══ AVAILABLE DATA ══
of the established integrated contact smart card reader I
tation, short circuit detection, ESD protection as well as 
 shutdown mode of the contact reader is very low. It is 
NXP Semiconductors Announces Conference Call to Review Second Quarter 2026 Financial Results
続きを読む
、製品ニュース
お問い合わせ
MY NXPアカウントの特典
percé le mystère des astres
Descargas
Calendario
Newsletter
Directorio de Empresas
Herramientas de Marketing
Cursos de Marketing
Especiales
═══
### ACTION ITEM
Recast the text of all the entries above as a JSON list of strings, with one string per line and blank lines omitted.

### SOLUTION TO THE PROBLEM
[
  "of the established integrated contact smart card reader I",
  "tation, short circuit detection, ESD protection as well as ",
  " shutdown mode of the contact reader is very low. It is ",
  "NXP Semiconductors Announces Conference Call to Review Second Quarter 2026 Financial Results",
  "続きを読む",
  "、製品ニュース",
  "お問い合わせ",
  "MY NXPアカウントの特典",
  "percé le mystère des astres",
  "Descargas",
  "Calendario",
  "Newsletter",
  "Directorio de Empresas",
  "Herramientas de Marketing",
  "Cursos de Marketing",
  "Especiales"
]